30 Ağustos’ta birçok firma TV’de ve sanal alemde resmi geçide katıldılar. Ata’mızı, gazi ve şehitlerimizi minnetle andılar. Logolarını da yerleştirmişlerdi tabii, aksi halde anlayamayacaktık kim olduklarını.
Ben de açtım özel gün kutlama excel’imi, baktım kim kutlamış, kim kutlamamış, başladım firmaların yanına çarpıları koymaya… yok yok öyle bir şey yapmadım tabii, sanırım siz de yapmadınız.
Bunu daha önce de bir 10 Kasım’da yazmıştım. Milletin hislerine eşlik etmekte hiçbir zarar yok, Ulu Önder’i her gördüğümde benim de içimi tarifsiz duygular kaplıyor. Ama Cumhuriyet’imizin kurucu ruhundan çok uzaklaşmış olması, bu anmaları benim için çok buruk bir hale getiriyor. Eğer amaç yeni nesillere ilham vermekse, ulusun geçmişteki ortak değerlerini hatırlatmaksa, bu nostaljiden daha iyisi yapılamaz mı?

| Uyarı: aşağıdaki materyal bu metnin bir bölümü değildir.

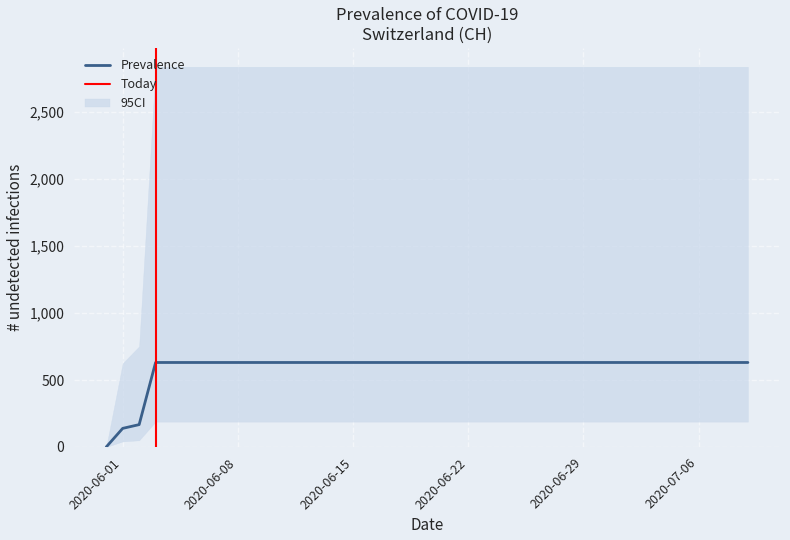

The chart shows a value of 326 at 2020-06-17. True or false?

False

Seneye son üç senedir ayak sesleri artarak devam eden 100’üncü yıldönümleri zirve yapacak. Oluşacak iletişim patlamasını hayal edemiyorum. Tüm mecralar 100’üncü yıl güzellemesi ile dolup taşacak. Herkes birbiri ile yarışacak, biz de mendillerimizi alıp ekranların karşısına geçeceğiz.

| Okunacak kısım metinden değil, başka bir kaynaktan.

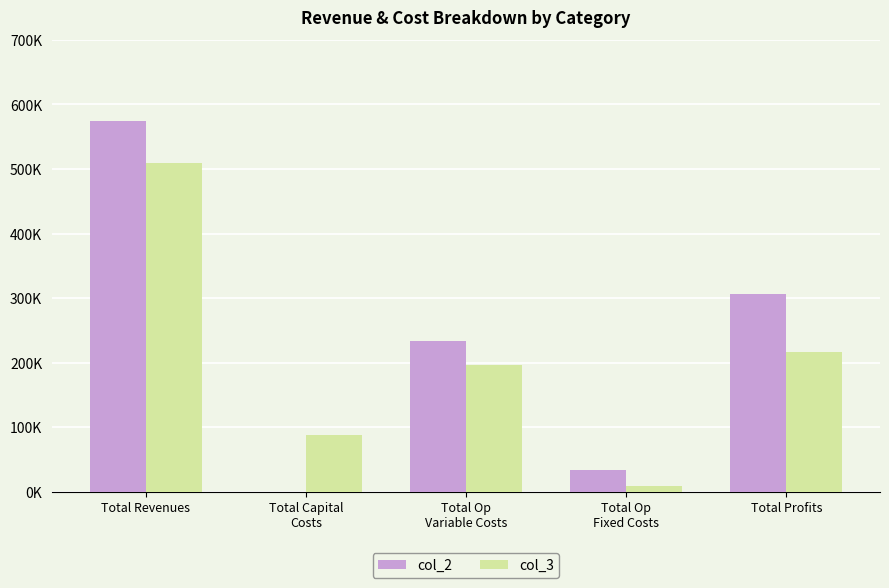

What are all the series names shown in the legend?

col_2, col_3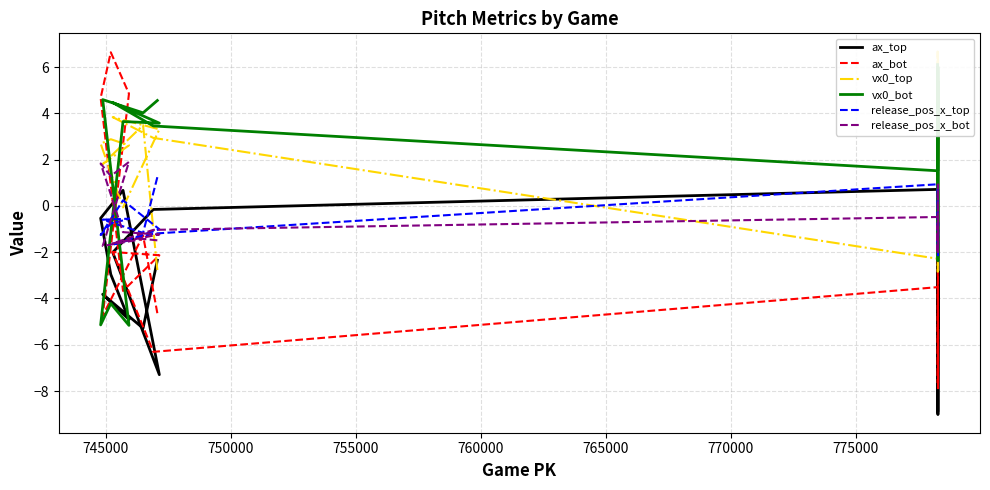

What is the average value of the ax_top series?

-3.2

Peki böyle mi olmalı, siz ne diyorsunuz? İster oy verin, ister yorum yazın, belki sesimizi duyururuz.
Sizce önümüzdeki yıl Cumhuriyet’in 100.yılı için iletişime milyonlar dökecek firmalar ne yapsın?
Herkes kendi reklamını çeksin, bakalım kim daha iyisini yapacak?
Eski reklamları göstersinler, 99’u 100 yapsalar yeter, bu krizde ne gerek var?
Birleşip bir film yaptırsınlar, süper bir prodüksiyonla, müziğiyle vs dünyada ses getirsin, ne başardığımızı bilmeyen kalmasın!
Birleşip burs versinler, bizden geçti, eşine rastlanmadık bir fonla ülkeyi kalkındıracak gençlerimizi yetiştirelim.